Common questions about ID-JAG
Is ID-JAG replacing OAuth?
No. ID-JAG is an OAuth extension, not a replacement. It reuses token exchange and the JWT bearer grant, and it sits on top of the OAuth your apps already run for SSO. What it removes is the per-app consent screen for apps that share an IdP.
What is the difference between ID-JAG and XAA?
ID-JAG is the standard: the grant type and the signed token. Cross-App Access (XAA) is Okta’s implementation and branding of it. Other identity providers can implement ID-JAG and call it something else.

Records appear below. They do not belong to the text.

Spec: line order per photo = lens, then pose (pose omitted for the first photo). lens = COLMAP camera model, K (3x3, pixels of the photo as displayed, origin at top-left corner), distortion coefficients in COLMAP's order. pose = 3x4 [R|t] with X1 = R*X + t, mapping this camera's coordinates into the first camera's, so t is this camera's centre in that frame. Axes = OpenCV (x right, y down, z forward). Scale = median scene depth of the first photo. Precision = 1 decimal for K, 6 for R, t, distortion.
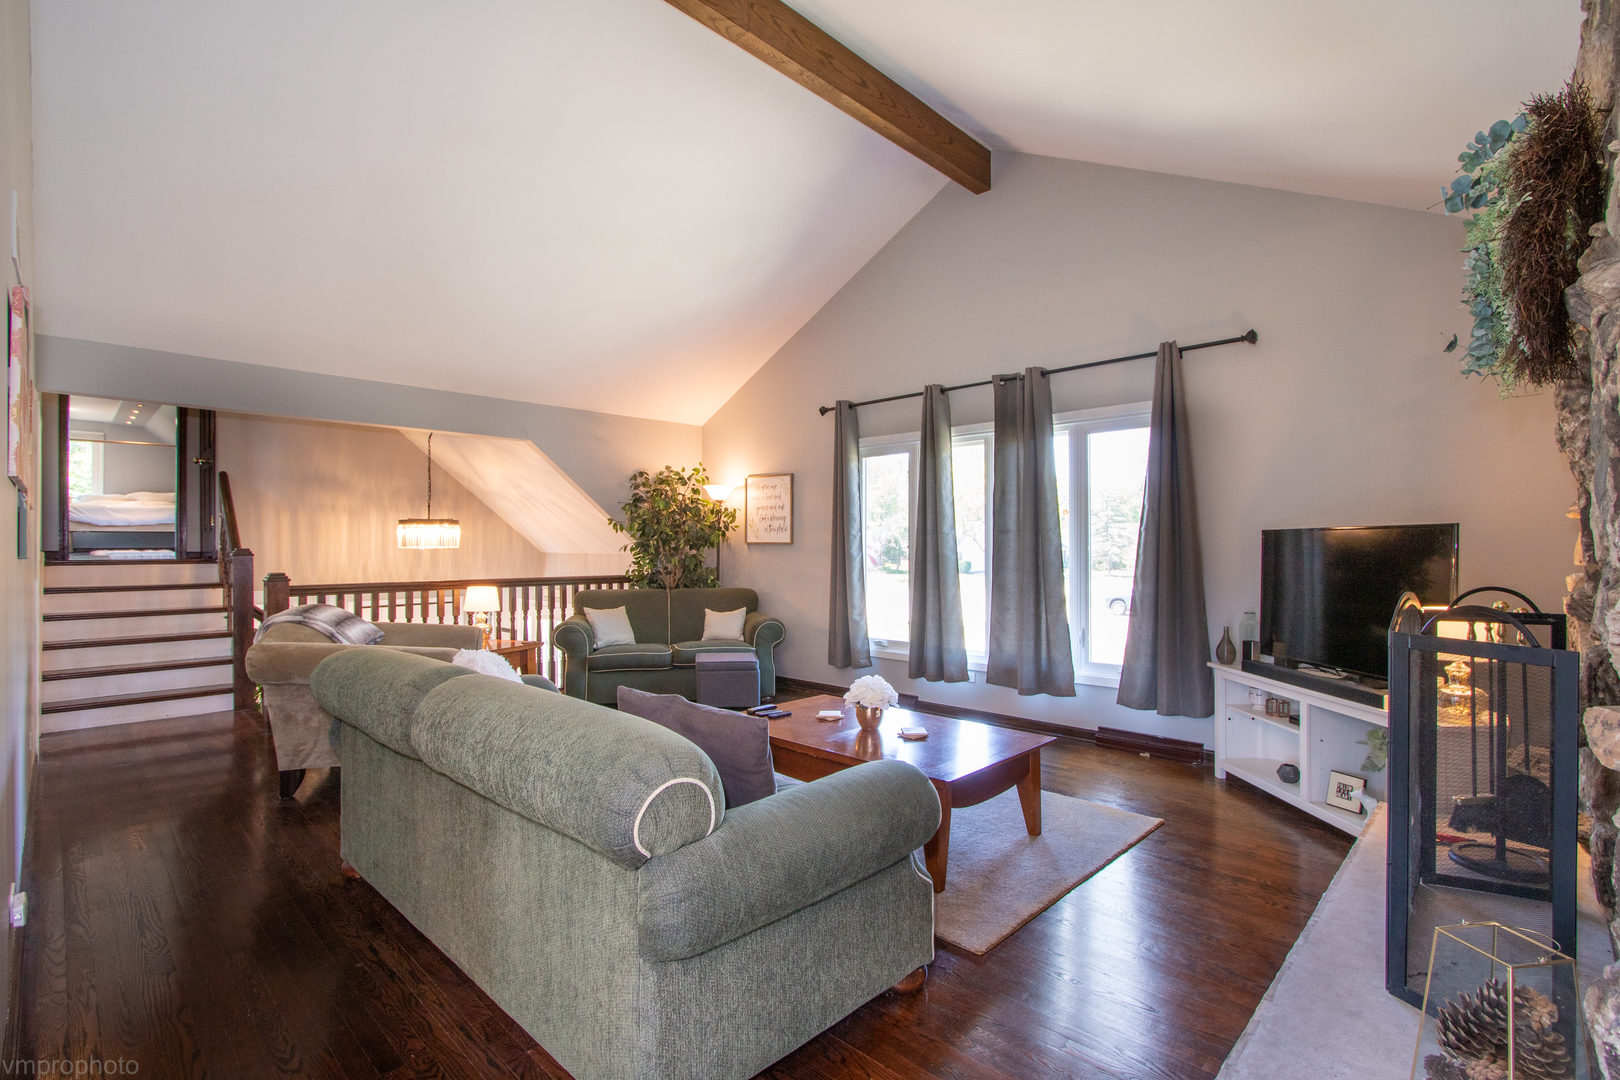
lens RADIAL K [[749.9, 0, 817.0], [0, 749.9, 539.6], [0, 0, 1]] dist [-0.005423, -0.000798]
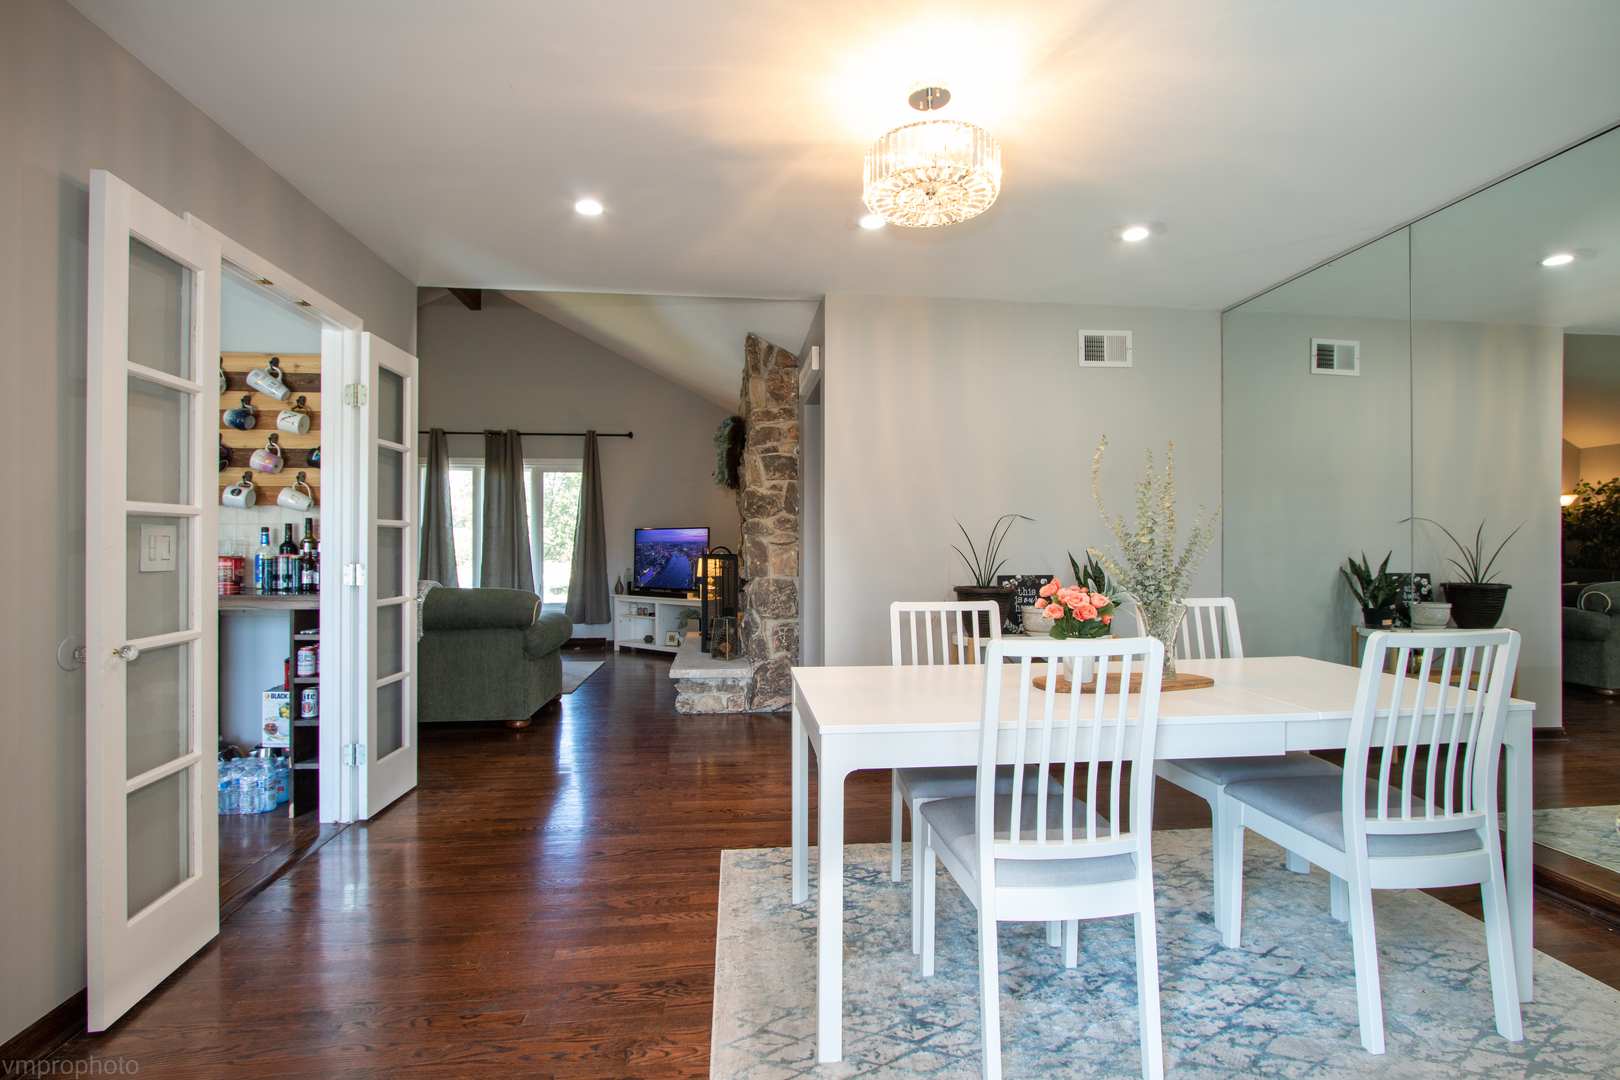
lens RADIAL K [[749.9, 0, 811.5], [0, 749.9, 541.9], [0, 0, 1]] dist [-0.005423, -0.000798]
pose [[0.641360, 0.001506, 0.767239, -0.621778], [-0.005751, 0.999979, 0.002844, 0.013769], [-0.767219, -0.006237, 0.641355, -0.644071]]
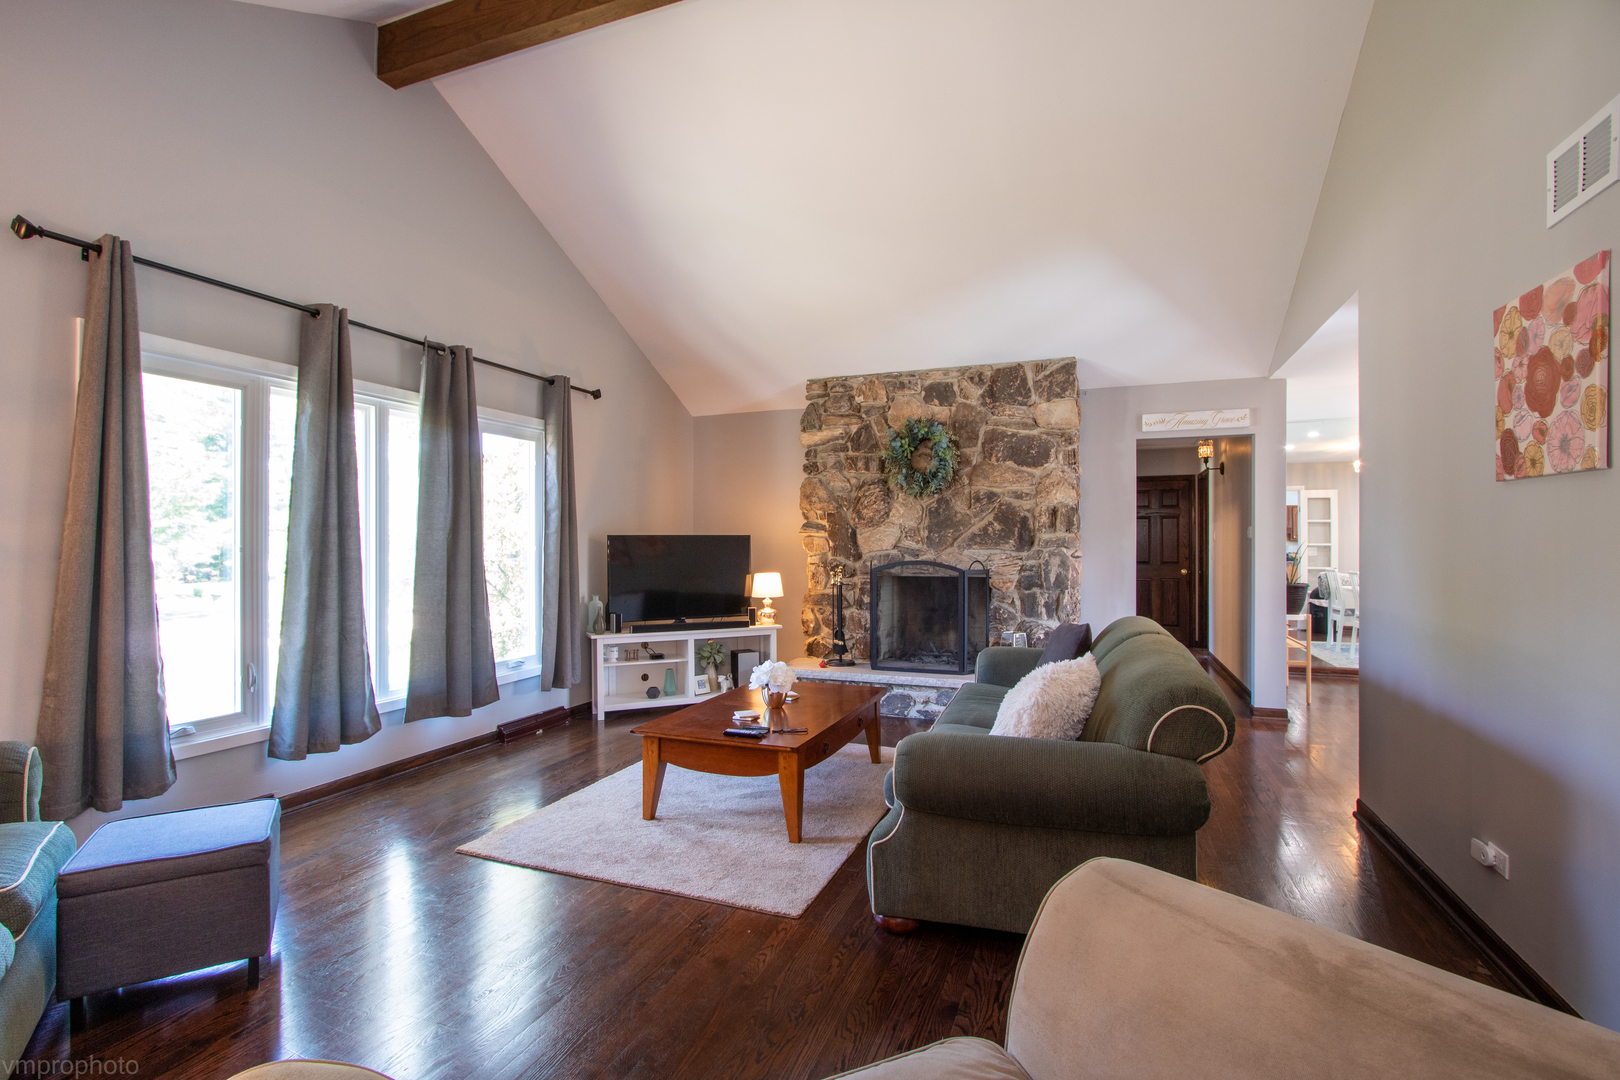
lens RADIAL K [[749.9, 0, 811.3], [0, 749.9, 543.5], [0, 0, 1]] dist [-0.005423, -0.000798]
pose [[-0.377527, 0.000454, 0.925999, -0.765497], [-0.007890, 0.999962, -0.003707, 0.004759], [-0.925965, -0.008705, -0.377509, 1.051523]]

How is ID-JAG different from transaction tokens and workload identity federation?
They secure different parts of an agent’s path, and they stack rather than compete:
| Standard | What it secures | Example |
|---|---|---|
| ID-JAG | A human delegating to an agent that calls another app's API | Claude reaching a user's Asana |
| Transaction tokens | Who is acting for whom as a request crosses internal services | An agent's request fanning out across your own microservices |
| Workload identity federation | A workload getting short-lived credentials instead of a static key | An agent runtime authenticating to its model provider |
Is ID-JAG only for MCP?
No. ID-JAG is a general OAuth grant. MCP’s enterprise-managed authorization is the first high-profile thing built on it, but any OAuth client and app can implement the same flow.
ID-JAG is a real step for the apps already inside your identity provider. Everything else an agent has to reach is still per-provider work, and one standard cannot cover all of it.